The simple fact is that Bordeaux producers are in a bind this year. The wines are better than last year but with expectations and buyer confidence ‘muted’ there’s very little room for rises.

Anything over 15% probably risks all-out mutiny. And this is a vintage that the Bordelais need to sell.

As mentioned above it’s a very small vintage. And while small vintages can involve higher quality wines (as this one proves) as Bordeaux editor, Georgie Hindle, has been at pains to stress, there comes a point where small vintages don’t become commercially viable.

This was the case last year as well, and we’re now in a string of several small vintages in a row.

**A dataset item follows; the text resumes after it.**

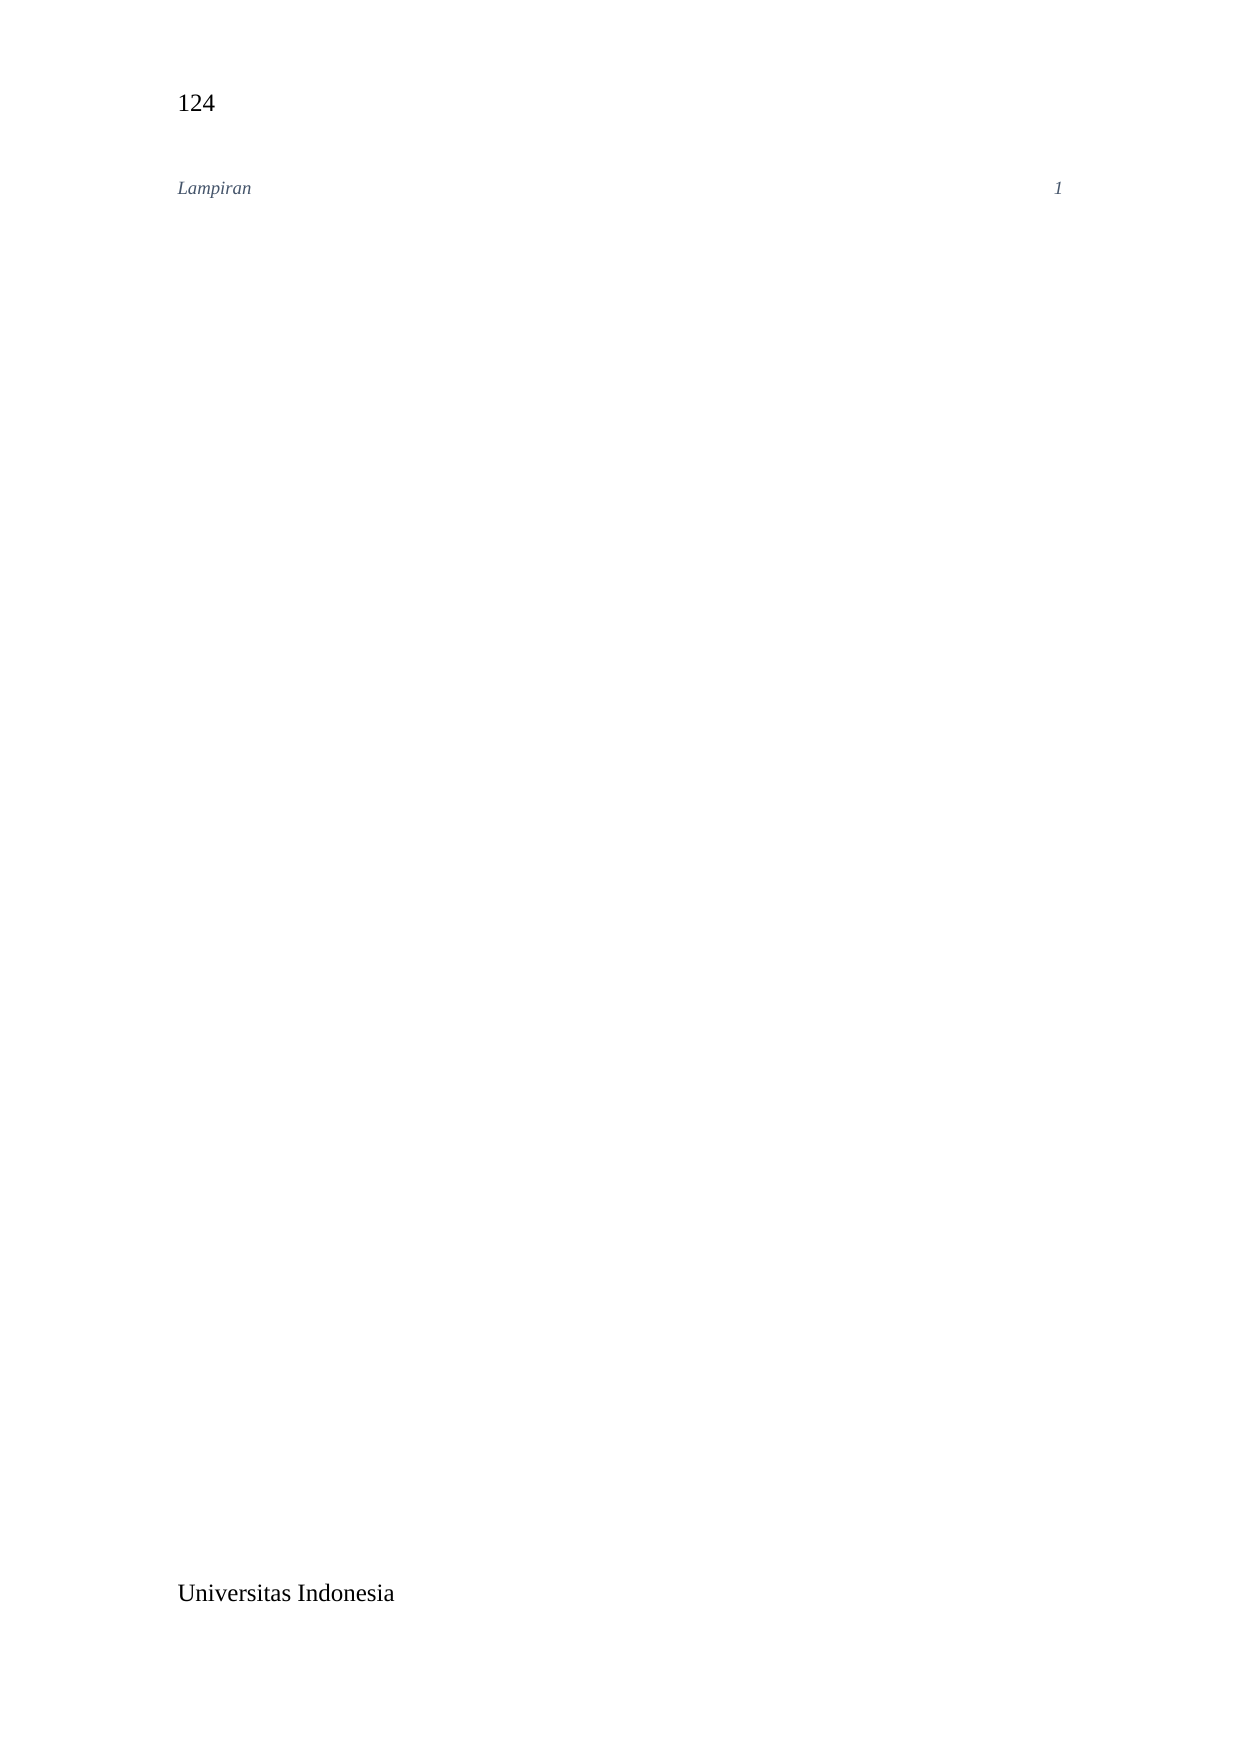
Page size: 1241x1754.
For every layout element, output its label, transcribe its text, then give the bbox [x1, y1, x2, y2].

text Lampiran 1 [177, 177, 1063, 220]
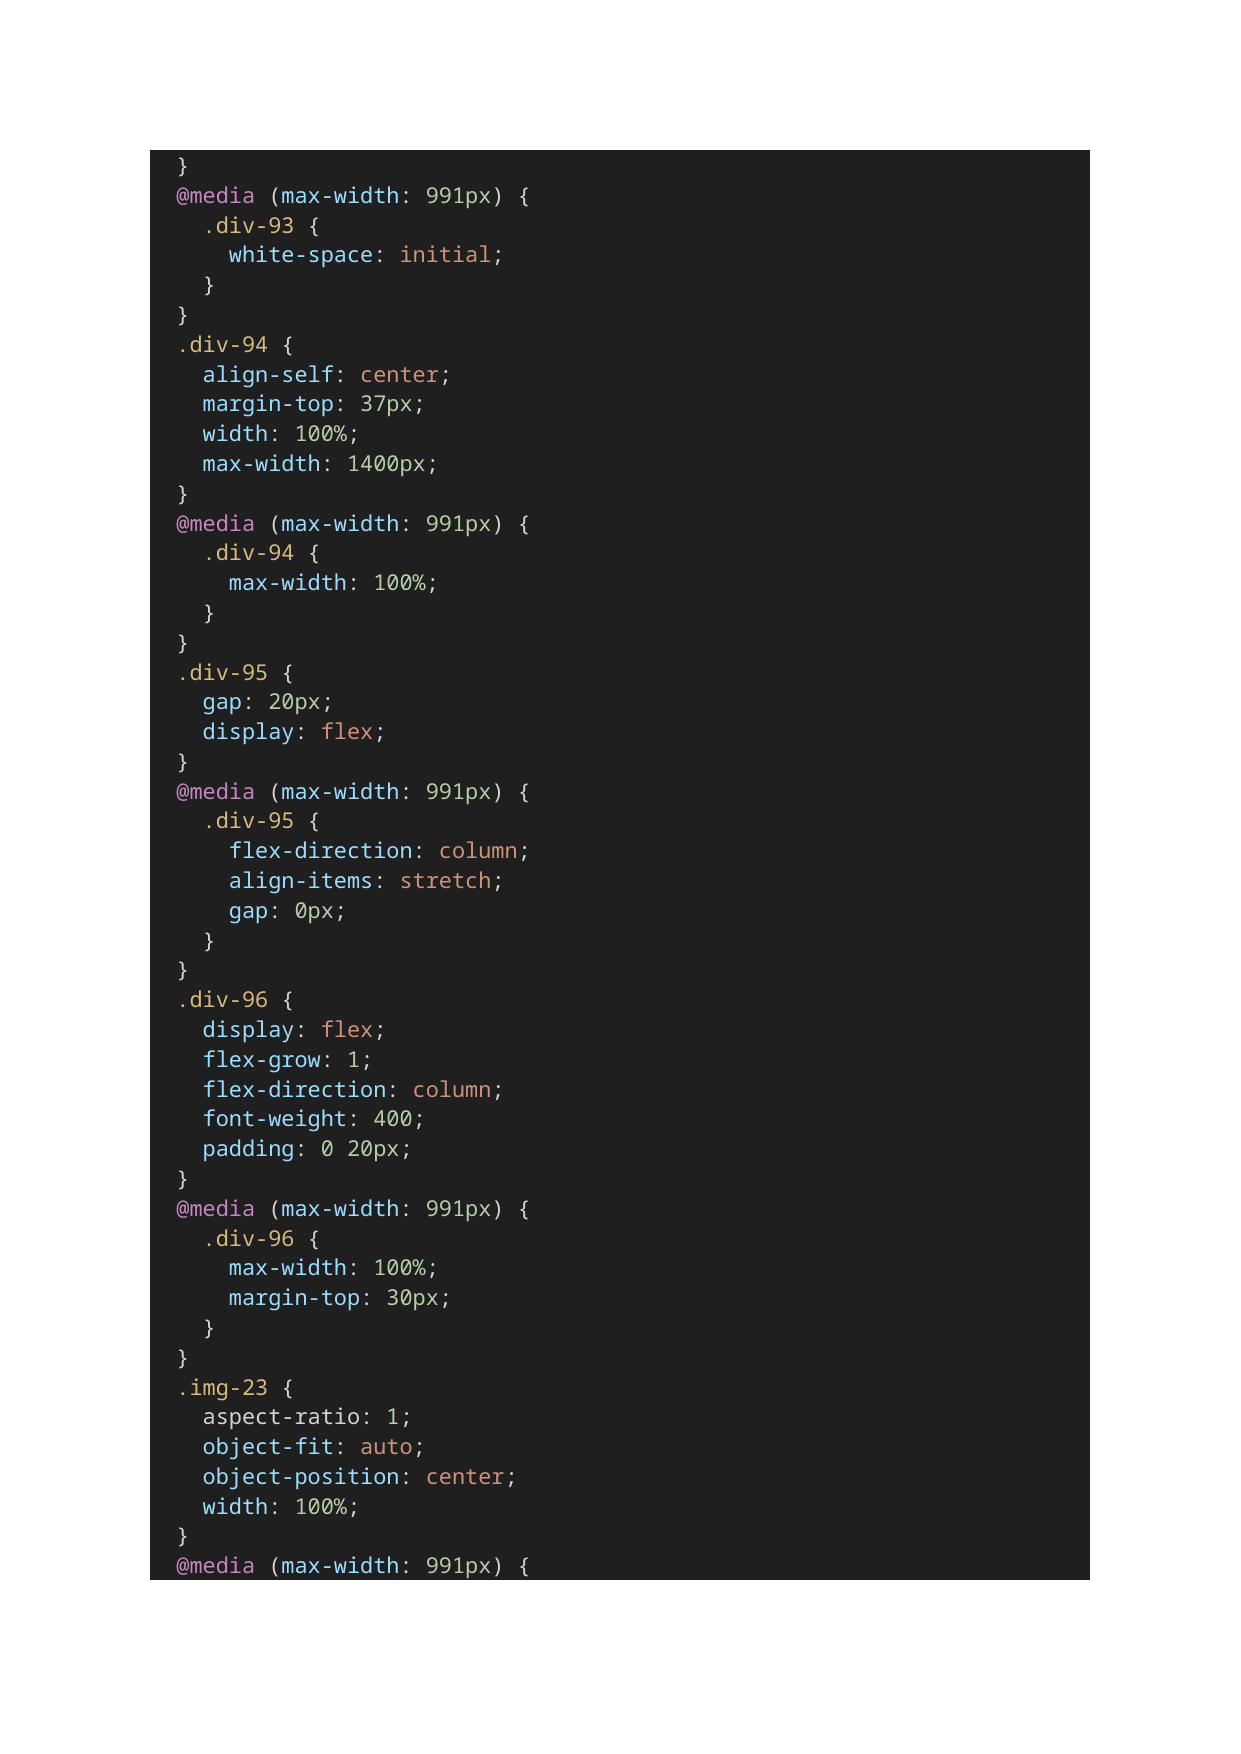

After a while, the cost of production – expensive sorting machines, labour to pick grapes, new barrels (close to €1,000 a pop now) etc. etc. – starts to add up and outweigh the return being achieved.

If you’re being hard-nosed you might shrug and say that’s the price of past mistakes. A longer-term approach to pricing strategies and building relationships would have been the sensible option, rather than chasing the quick money.

But there’s always room to make right and the first two releases of this campaign – Château Pontet-Canet and Château Batailley – suggest Bordeaux is once again willing to make amends.

Learn the hard lessons

The campaign has just begun of course. If this is going to be a quick campaign (as some think) then there is always a danger that momentum starts to see prices rise and positive early murmurs turn to disinterested grumbles by the mid-to-late point.

The Bordelais need to bear in mind that market stability is not full recovery and, said Liv-ex, ‘it is tenuous, contingent on supportive geopolitical and economic conditions and the perseverance of buyers’.

Bordeaux Index laid out a reminder that, ‘today’s buyer is better informed and more selective than ever,’ referencing the shift in buying habits to other French, Italian, and global fine wines that have taken such a chunk out of Bordeaux’s market share in recent years.

‘Bordeaux isn’t essential,’ it concluded, ‘but it can still be irresistible.’